We will use a simple example to illustrate this. Suppose that a friend is telling you that she has an urn with 6 blue and 4 red balls from which 5 balls are extracted without replacement. The description in the previous sentence is that of a model with four rules:

there is an urn with 10 balls: 6 blue and 4 red;

a total of 5 balls are extracted;

the balls are extracted without replacement (once a ball is out of the urn, it cannot be selected again);

at each extraction, every ball in the urn has the same chance of being selected (this assumption is

**implicit**in urn problems).

Suppose your friend reports the results of a drawing (these are the data) and here are two hypothetical scenarios (datasets):

Scenario 1: outcome is

*5 red balls*. Is this outcome consistent with the model above?
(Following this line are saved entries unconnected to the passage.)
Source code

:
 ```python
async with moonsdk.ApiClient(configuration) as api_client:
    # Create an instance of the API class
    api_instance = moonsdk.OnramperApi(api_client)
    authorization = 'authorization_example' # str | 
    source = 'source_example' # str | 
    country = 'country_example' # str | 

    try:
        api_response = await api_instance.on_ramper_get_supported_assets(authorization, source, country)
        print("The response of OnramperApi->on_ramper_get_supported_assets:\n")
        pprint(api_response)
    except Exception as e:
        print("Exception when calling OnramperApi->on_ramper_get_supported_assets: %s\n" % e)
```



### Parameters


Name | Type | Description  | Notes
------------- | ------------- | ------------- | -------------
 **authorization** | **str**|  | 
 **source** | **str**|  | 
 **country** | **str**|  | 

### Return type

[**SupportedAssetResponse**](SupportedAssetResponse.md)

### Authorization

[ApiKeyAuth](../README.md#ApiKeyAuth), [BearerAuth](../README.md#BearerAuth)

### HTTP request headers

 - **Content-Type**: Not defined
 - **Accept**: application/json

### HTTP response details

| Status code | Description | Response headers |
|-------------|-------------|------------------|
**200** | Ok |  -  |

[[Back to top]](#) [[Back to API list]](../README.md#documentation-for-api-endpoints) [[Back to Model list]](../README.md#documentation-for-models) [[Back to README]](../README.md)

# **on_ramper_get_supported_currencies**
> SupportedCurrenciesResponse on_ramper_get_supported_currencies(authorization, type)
The answer is clearly no as it is not possible to obtain 5 red balls when the first 3 rules above are true.Scenario 2: outcome is

*2 blue and 3 red balls*. The answer here is not as obvious as above, but we can use probability to get an evaluation of how likely this outcome is. We will formalize this process in this chapter.

We will use these ideas in the next sections to answer questions that are more complicated: Is pollution associated with risk of cancer? Are weights of babies different for older mothers?

We end this introduction with examples of other data-generating models (so you can gain more insight before learning how to evaluate them):

A simple random sample of 10 voters from a population of size 10,000 where 40% of the subjects vote for candidate A, 35% for candidate B and 25% for candidate C.

Data from a binomial setting; this was introduced in the previous chapter where the binomial distribution comes from a sequence of Bernoulli trials that follow 4 rules: (i) a fixed number of trials; (ii) two possible outcomes for each trial; (iii) trials are independent; and (iv) the probability of success is the same for each trial

A set of 100 observations generated independently from a Unif(1,5) distribution.